I volontari dell’associazione “Cara Catanzaro” hanno restaurato a loro spese i pannelli di piazza Mimmo Rotella che illustrano alcune delle più celebri opere del maestro dei “decollagès”. Li ringrazio di cuore perché quella installazione è nata da una mia idea, poi condivisa con l’indimenticabile architetto Franco Zagari e con il suo braccio destro ingegnere Nando Gabellini. Il tempo, gli agenti atmosferici, gli atti vandalici, la mancata cura, li avevano deteriorati.
“Cara Catanzaro” ha provveduto a ristampare le immagini e a ricollocarle al loro posto. Con i loro soldi, senza chiedere niente a nessuno (“la nostra rigorosa regola è non chiedere e non accettare finanziamenti pubblici”, mi dice il presidente Claudio Pileggi), hanno ridato dignità ad un sito che dovrebbe essere conservato amorevolmente dalla collettività. Ovviamente da Palazzo De Nobili non è arrivata nemmeno una riga di ringraziamento. Troppo impegnati, evidentemente, ad osservare le dinamiche della politica per occuparsi di questioni così marginali. Non è la prima volta che “Cara Catanzaro” interviene a difesa del decoro urbano. I volontari hanno cancellato decine e decine di scritte vandaliche sui muri di edifici storici, utilizzando sofisticati e costosi solventi. Li potremmo chiamare gli “angeli del bello”.
Ma ci sono stati, molto recentemente, altri angeli, quelli “del fango”. Sono quelli, numerosissimi, che si sono precipitati a Lido all’indomani della tremenda mareggiata che ha devastato il quartiere. Persone di ogni età e di ogni estrazione sociale, armati di stivaloni, guanti e badili per spalare le strade dalla sabbia e dai detriti. Hanno aiutato i commercianti più colpiti dalla furia del mare a rimettere in sesto i locali allagati, a mettere in salvo le poche cose risparmiate dalle onde. Una gara di solidarietà incredibile che è stata più efficace degli stessi interventi predisposti dalle istituzioni perché conteneva un elemento psicologico molto forte: l’amore disinteressato per la città.

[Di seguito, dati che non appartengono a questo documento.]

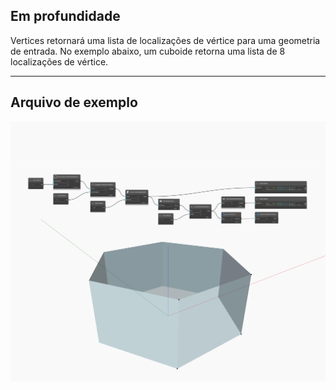 ## Em profundidade
Vertices retornará uma lista de localizações de vértice para uma geometria de entrada. No exemplo abaixo, um cuboide retorna uma lista de 8 localizações de vértice.
___
## Arquivo de exemplo

![Vertices](./Autodesk.DesignScript.Geometry.Face.Vertices_img.jpg)

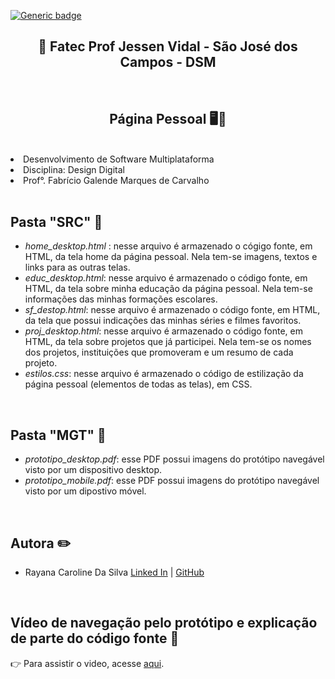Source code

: [![Generic badge](https://img.shields.io/badge/STATUS%20DA%20PAGINA%20PESSOAL-EM%20DESENVOLVIMENTO-orange)](https://shields.io/)

<h2 text align="center"> 🏫 Fatec Prof Jessen Vidal - São José dos Campos - DSM</h2>
 
 <br>

<h2 text align="center">Página Pessoal 🖥️🧍</h2>

<br>

  <li> Desenvolvimento de Software Multiplataforma </li>
  <li> Disciplina: Design Digital</li>
  <li> Prof°. Fabrício Galende Marques de Carvalho</li>

<br>


## Pasta "SRC" 📁
* *home_desktop.html* : nesse arquivo é armazenado o cógigo fonte, em HTML, da tela home da página pessoal. Nela tem-se imagens, textos e links para as outras telas.</li>
* *educ_desktop.html*: nesse arquivo é armazenado o código fonte, em HTML, da tela sobre minha educação da página pessoal. Nela tem-se informações das minhas formações escolares.</a>
* *sf_destop.html*: nesse arquivo é armazenado o código fonte, em HTML, da tela que possui indicações das minhas séries e filmes favoritos.</a>
* *proj_desktop.html*: nesse arquivo é armazenado o código fonte, em HTML, da tela sobre projetos que já participei. Nela tem-se os nomes dos projetos, instituições que promoveram e um resumo de cada projeto.</a>
* *estilos.css*: nesse arquivo é armazenado o código de estilização da página pessoal (elementos de todas as telas), em CSS. 
<br />

##  Pasta "MGT" 📁
* *prototipo_desktop.pdf*: esse PDF possui imagens do protótipo navegável visto por um dispositivo desktop. 
* *prototipo_mobile.pdf*: esse PDF possui imagens do protótipo navegável visto por um dipostivo móvel. 
		
<br />

##  Autora ✏️

* Rayana Caroline Da Silva [Linked In](https://www.linkedin.com/in/rayana-silva-3a9292195/) | [GitHub](https://github.com/raysilva02)

<br />

## Vídeo de navegação pelo protótipo e explicação de parte do código fonte 🎥
👉 Para assistir o video, acesse [aqui](https://www.youtube.com/watch?v=VYAdvso08_M).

Ci sono poi coloro che non si sono voltati dall’altra parte davanti alle difficoltà del nostro concittadino che affettuosamente chiamiamo da sempre “Orzoro”.
E poi ci sono i volontari che ogni giorno si prodigano negli ospedali, nelle cliniche, nelle mense dei poveri, nel recupero di persone a rischio emarginazione, nel servizio di Protezione Civile. Arrivano con il cuore dove le istituzioni non arrivano.
L’azione dei volontari – mi scuso se non ho citato tanti altri esempi lodevoli – rappresenta un lampo di luce in una città sofferente che ha bisogno di nuovi stimoli, di nuove energie, di nuove spinte per rinascere. E’ la testimonianza che ancora resiste una passione civile che è elemento fondamentale per una comunità. Una città non è fatta solo di palazzi e di strade: è fatta soprattutto di persone, di intelligenze, di sentimenti, di valori.